How significant? The racial wealth gap is rapidly increasing, but to grab just one statistic for you, recent numbers indicate that white families hold a median wealth of twenty times higher than that of Black families. Black families were particularly hard-hit by the foreclosure crisis, and lost a lot of wealth very fast. Similar statistics can be seen in other communities of people of colour and nonwhite people across the US.

Wealth brings in direct ties with control. One way people can exert power on the financial industry, for example, is through shareholder votes, which are open to people who hold stock in publicly traded companies. Shareholder activism is one approach being used by a number of different organizations to reform major financial firms and the industry as a whole. Guess who held 91.1% of the stocks in the United States in 2007? The top 20%, with the top 1% holding 38.3%. Wealth breeds power, and power breeds wealth, and a neat feedback loop is created to reduce leakage, the old ‘trickle down effect’ that allegedly allows everyone to benefit when some people hold an absurd amount of the nation’s wealth, and make the bulk of the nation’s income.

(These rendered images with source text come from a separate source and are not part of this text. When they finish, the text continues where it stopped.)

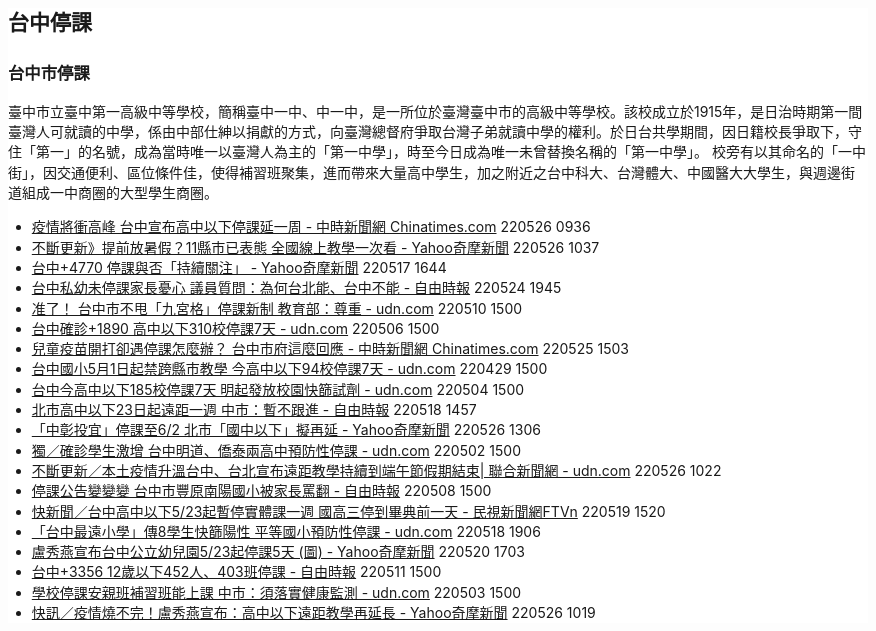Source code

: ## 台中停課

### 台中市停課

臺中市立臺中第一高級中等學校，簡稱臺中一中、中一中，是一所位於臺灣臺中市的高級中等學校。該校成立於1915年，是日治時期第一間臺灣人可就讀的中學，係由中部仕紳以捐獻的方式，向臺灣總督府爭取台灣子弟就讀中學的權利。於日台共學期間，因日籍校長爭取下，守住「第一」的名號，成為當時唯一以臺灣人為主的「第一中學」，時至今日成為唯一未曾替換名稱的「第一中學」。
校旁有以其命名的「一中街」，因交通便利、區位條件佳，使得補習班聚集，進而帶來大量高中學生，加之附近之台中科大、台灣體大、中國醫大大學生，與週邊街道組成一中商圈的大型學生商圈。
- [疫情將衝高峰 台中宣布高中以下停課延一周 - 中時新聞網 Chinatimes.com](https://www.chinatimes.com/realtimenews/20220526001331-260405 "疫情將衝高峰 台中宣布高中以下停課延一周 - 中時新聞網 Chinatimes.com") 220526 0936
- [不斷更新》提前放暑假？11縣市已表態 全國線上教學一次看 - Yahoo奇摩新聞](https://tw.news.yahoo.com/%E6%8F%90%E6%97%A9%E6%94%BE%E6%9A%91%E5%81%87-%E5%8F%B0%E5%8C%97-%E6%A1%83%E5%9C%92-%E5%8F%B0%E4%B8%AD-%E9%AB%98%E9%9B%84%E4%BB%8A%E5%AE%A3%E5%B8%83-003320703.html "不斷更新》提前放暑假？11縣市已表態 全國線上教學一次看 - Yahoo奇摩新聞") 220526 1037
- [台中+4770 停課與否「持續關注」 - Yahoo奇摩新聞](https://tw.news.yahoo.com/%E5%8F%B0%E4%B8%AD-4770-%E5%81%9C%E8%AA%B2%E8%88%87%E5%90%A6-%E6%8C%81%E7%BA%8C%E9%97%9C%E6%B3%A8-084439359.html "台中+4770 停課與否「持續關注」 - Yahoo奇摩新聞") 220517 1644
- [台中私幼未停課家長憂心 議員質問：為何台北能、台中不能 - 自由時報](https://news.ltn.com.tw/news/life/breakingnews/3937715 "台中私幼未停課家長憂心 議員質問：為何台北能、台中不能 - 自由時報") 220524 1945
- [准了！ 台中市不甩「九宮格」停課新制 教育部：尊重 - udn.com](https://udn.com/news/story/120960/6301218 "准了！ 台中市不甩「九宮格」停課新制 教育部：尊重 - udn.com") 220510 1500
- [台中確診+1890 高中以下310校停課7天 - udn.com](https://udn.com/news/story/120960/6293595 "台中確診+1890 高中以下310校停課7天 - udn.com") 220506 1500
- [兒童疫苗開打卻遇停課怎麼辦？ 台中市府這麼回應 - 中時新聞網 Chinatimes.com](https://www.chinatimes.com/realtimenews/20220525003471-260405 "兒童疫苗開打卻遇停課怎麼辦？ 台中市府這麼回應 - 中時新聞網 Chinatimes.com") 220525 1503
- [台中國小5月1日起禁跨縣市教學 今高中以下94校停課7天 - udn.com](https://udn.com/news/story/120960/6276950 "台中國小5月1日起禁跨縣市教學 今高中以下94校停課7天 - udn.com") 220429 1500
- [台中今高中以下185校停課7天 明起發放校園快篩試劑 - udn.com](https://udn.com/news/story/120960/6287884 "台中今高中以下185校停課7天 明起發放校園快篩試劑 - udn.com") 220504 1500
- [北市高中以下23日起遠距一週 中市：暫不跟進 - 自由時報](https://news.ltn.com.tw/news/life/breakingnews/3930733 "北市高中以下23日起遠距一週 中市：暫不跟進 - 自由時報") 220518 1457
- [「中彰投宜」停課至6/2 北市「國中以下」擬再延 - Yahoo奇摩新聞](https://tw.news.yahoo.com/%E4%B8%AD%E5%BD%B0%E6%8A%95%E5%AE%9C-%E5%81%9C%E8%AA%B2%E8%87%B36-2-%E5%8C%97%E5%B8%82-%E5%9C%8B%E4%B8%AD%E4%BB%A5%E4%B8%8B-045748410.html "「中彰投宜」停課至6/2 北市「國中以下」擬再延 - Yahoo奇摩新聞") 220526 1306
- [獨／確診學生激增 台中明道、僑泰兩高中預防性停課 - udn.com](https://udn.com/news/story/120960/6281950 "獨／確診學生激增 台中明道、僑泰兩高中預防性停課 - udn.com") 220502 1500
- [不斷更新／本土疫情升溫台中、台北宣布遠距教學持續到端午節假期結束| 聯合新聞網 - udn.com](https://udn.com/news/story/120960/6341421?from=udn-catebreaknews_ch2 "不斷更新／本土疫情升溫台中、台北宣布遠距教學持續到端午節假期結束| 聯合新聞網 - udn.com") 220526 1022
- [停課公告變變變 台中市豐原南陽國小被家長罵翻 - 自由時報](https://news.ltn.com.tw/news/life/breakingnews/3919310 "停課公告變變變 台中市豐原南陽國小被家長罵翻 - 自由時報") 220508 1500
- [快新聞／台中高中以下5/23起暫停實體課一週 國高三停到畢典前一天 - 民視新聞網FTVn](https://www.ftvnews.com.tw/news/detail/2022519W0205 "快新聞／台中高中以下5/23起暫停實體課一週 國高三停到畢典前一天 - 民視新聞網FTVn") 220519 1520
- [「台中最遠小學」傳8學生快篩陽性 平等國小預防性停課 - udn.com](https://udn.com/news/story/6898/6323162 "「台中最遠小學」傳8學生快篩陽性 平等國小預防性停課 - udn.com") 220518 1906
- [盧秀燕宣布台中公立幼兒園5/23起停課5天 (圖) - Yahoo奇摩新聞](https://tw.news.yahoo.com/%E7%9B%A7%E7%A7%80%E7%87%95%E5%AE%A3%E5%B8%83%E5%8F%B0%E4%B8%AD%E5%85%AC%E7%AB%8B%E5%B9%BC%E5%85%92%E5%9C%925-23%E8%B5%B7%E5%81%9C%E8%AA%B25%E5%A4%A9-%E5%9C%96-090320974.html "盧秀燕宣布台中公立幼兒園5/23起停課5天 (圖) - Yahoo奇摩新聞") 220520 1703
- [台中+3356 12歲以下452人、403班停課 - 自由時報](https://news.ltn.com.tw/news/life/breakingnews/3923171 "台中+3356 12歲以下452人、403班停課 - 自由時報") 220511 1500
- [學校停課安親班補習班能上課 中市：須落實健康監測 - udn.com](https://udn.com/news/story/120960/6284505 "學校停課安親班補習班能上課 中市：須落實健康監測 - udn.com") 220503 1500
- [快訊／疫情燒不完！盧秀燕宣布：高中以下遠距教學再延長 - Yahoo奇摩新聞](https://tw.news.yahoo.com/%E5%BF%AB%E8%A8%8A-%E7%96%AB%E6%83%85%E7%87%92%E4%B8%8D%E5%AE%8C-%E7%9B%A7%E7%A7%80%E7%87%95%E5%AE%A3%E5%B8%83-%E9%AB%98%E4%B8%AD%E4%BB%A5%E4%B8%8B%E9%81%A0%E8%B7%9D%E6%95%99%E5%AD%B8%E5%86%8D%E5%BB%B6%E9%95%B7-014700807.html "快訊／疫情燒不完！盧秀燕宣布：高中以下遠距教學再延長 - Yahoo奇摩新聞") 220526 1019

When people start talking about the 1%, make sure you, and they, know who you’re talking about.

9 Comments

  1. As someone born working class (my father was a high-school educated garbageman) who is now a degreed member of the, er, “professional” class, I am unnaturally obsessed with analysis of this kind. Thank you for crunching the numbers. The social mobility that my parents were able to provide for me a generation ago (they had a decent income, but no assets) vanished once college tuition quintupled. I haven’t bothered starting a college fund for either of my kids. I could save every penny I have and their schools would still demand more.

    And we are white folks, with the leg-up that provides. I guess I should suggest to both my son and daughter that they consider their grandpa’s line of work. People are always gonna need someone to haul away their garbage….

    Wednesday, October 26, 2011 at 5:00 pm | Permalink
  2. Pidgey wrote:

    Great article, thanks for writing! Hopefully articles like this will stop people from wondering what the protesters are protesting.

    Wednesday, October 26, 2011 at 5:45 pm | Permalink
  3. GGeek wrote:

    Excellent info and sources, s.e., thank you.

    I’m particularly interested in the disparity between the reality of and the perception of wealth and relative position on the socio-economic spectrum. A whole other feedback loop there.

    Wednesday, October 26, 2011 at 6:01 pm | Permalink
  4. Hannah wrote:

    This was fascinating, thank you: always love me a bit of hardcore data to go with my rhetorical flights of fancy.

    Thursday, October 27, 2011 at 4:24 am | Permalink
  5. Other Becky wrote:

    Alternate link for the “demystifying bootstraps” story at Persephone Magazine: http://wp.me/p1rAY2-bWV

    Friday, October 28, 2011 at 1:37 pm | Permalink
  6. I linked those charts on Facebook… great stuff!

    Tuesday, November 1, 2011 at 4:34 pm | Permalink
  7. N wrote:

    Thanks you s. e.! This is a wonderful article, thank you for writing it and all the wonderful chart links. I always really enjoy your writing.

    Wednesday, November 2, 2011 at 5:20 pm | Permalink
  8. Jenn wrote:

    This is absolutely fantastic number crunching! I’ve been following the OWS movement and accessing its claims before it was even a movement for a very long time. There’s a lot of meat in this post that even I didn’t know, which is pretty awesome. Well, it is awesome compared to the mainstream media coverage of OWS, which is absolutely appalling.

    Thursday, November 3, 2011 at 5:50 pm | Permalink
  9. Laquisha wrote:

    You Sir/Madam are the enemy of confusion eevrywhere!